If “human intelligence” is about reasoning ability, the capacity to detect whether arguments make sense, then you simply do not need human intelligence to create a linguistic style or aesthetic that can fool our pattern-recognition apparatus if we don’t concentrate on parsing content.

I also noticed, upon reading GPT2 samples, just how often my brain slides from focused attention to just skimming. I read the paper’s sample about Spanish history with interest, and the GPT2-generated text was obviously absurd. My eyes glazed over during the sample about video games, since I don’t care about video games, and the machine-generated text looked totally unobjectionable to me. My brain is constantly making evaluations about what’s worth the trouble to focus on, and what’s ok to tune out.

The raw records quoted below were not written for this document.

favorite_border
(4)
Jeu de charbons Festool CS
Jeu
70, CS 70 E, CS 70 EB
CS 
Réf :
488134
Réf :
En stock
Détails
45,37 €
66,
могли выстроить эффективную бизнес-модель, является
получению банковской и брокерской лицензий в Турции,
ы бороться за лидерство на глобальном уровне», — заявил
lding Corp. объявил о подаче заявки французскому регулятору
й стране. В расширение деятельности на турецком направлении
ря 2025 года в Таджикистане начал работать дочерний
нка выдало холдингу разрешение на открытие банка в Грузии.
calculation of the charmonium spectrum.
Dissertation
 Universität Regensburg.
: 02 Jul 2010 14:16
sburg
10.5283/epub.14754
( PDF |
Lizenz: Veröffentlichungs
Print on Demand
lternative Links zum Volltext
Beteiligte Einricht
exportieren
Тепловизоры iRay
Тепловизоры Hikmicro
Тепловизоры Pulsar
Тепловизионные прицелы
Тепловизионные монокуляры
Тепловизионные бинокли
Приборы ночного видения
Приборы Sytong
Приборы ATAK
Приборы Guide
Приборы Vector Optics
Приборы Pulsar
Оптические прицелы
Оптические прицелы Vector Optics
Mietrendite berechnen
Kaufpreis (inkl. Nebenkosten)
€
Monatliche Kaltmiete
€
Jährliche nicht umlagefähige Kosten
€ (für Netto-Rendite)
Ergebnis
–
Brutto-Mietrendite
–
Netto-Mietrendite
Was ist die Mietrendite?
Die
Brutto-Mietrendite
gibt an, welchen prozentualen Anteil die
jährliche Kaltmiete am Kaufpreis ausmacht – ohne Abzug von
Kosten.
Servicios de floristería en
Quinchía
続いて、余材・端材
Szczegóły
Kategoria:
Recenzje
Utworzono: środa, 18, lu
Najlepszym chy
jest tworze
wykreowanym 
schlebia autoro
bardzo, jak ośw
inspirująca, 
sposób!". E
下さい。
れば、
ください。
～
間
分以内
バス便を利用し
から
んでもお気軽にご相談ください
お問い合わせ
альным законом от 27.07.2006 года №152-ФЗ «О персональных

GPT2 is actually really useful as a *test* of one’s level of attention.

This is related to my hypothesis in that effortless pattern-recognition is what machine learning can do today, while effortful attention, and explicit reasoning (which seems to be a subset of effortful attention) is generally beyond ML’s current capabilities.

Beta waves in the brain are usually associated with focused concentration or active or anxious thought, while alpha waves are associated with the relaxed state of being awake but with closed eyes, before falling asleep, or while dreaming. Alpha waves sharply reduce after a subject makes a mistake and begins paying closer attention. I’d be interested to see whether ability to tell GPT2-generated text from human-generated text correlates with alpha waves vs. beta waves.

The first-order effects of highly effective text-generators are scary. It will be incredibly easy and cheap to fool people, to manipulate social movements, etc. There’s a lot of opportunity for bad actors to take advantage of this.

The second-order effects might well be good, though. If only conscious, focused logical thought can detect a bot, maybe some people will become more aware of when they’re thinking actively vs not, and will be able to flag when they’re not really focusing, and distinguish the impressions they absorb in a state of autopilot from “real learning”.

The mental motion of “I didn’t really parse that paragraph, but sure, whatever, I’ll take the author’s word for it” is, in my introspective experience, absolutely identical to “I didn’t really parse that paragraph because it was bot-generated and didn’t make any sense so I couldn’t possibly have parsed it”, except that in the first case, I assume that the error lies with me rather than the text.  This is not a safe assumption in a post-GPT2 world. Instead of “default to humility” (assume that when you don’t understand a passage, the passage is true and you’re just missing something) the ideal mental action in a world full of bots is “default to null” (if you don’t understand a passage, assume you’re in the same epistemic state as if you’d never read it at all.)

Maybe practice and experience with GPT2 will help people get better at doing “default to null”?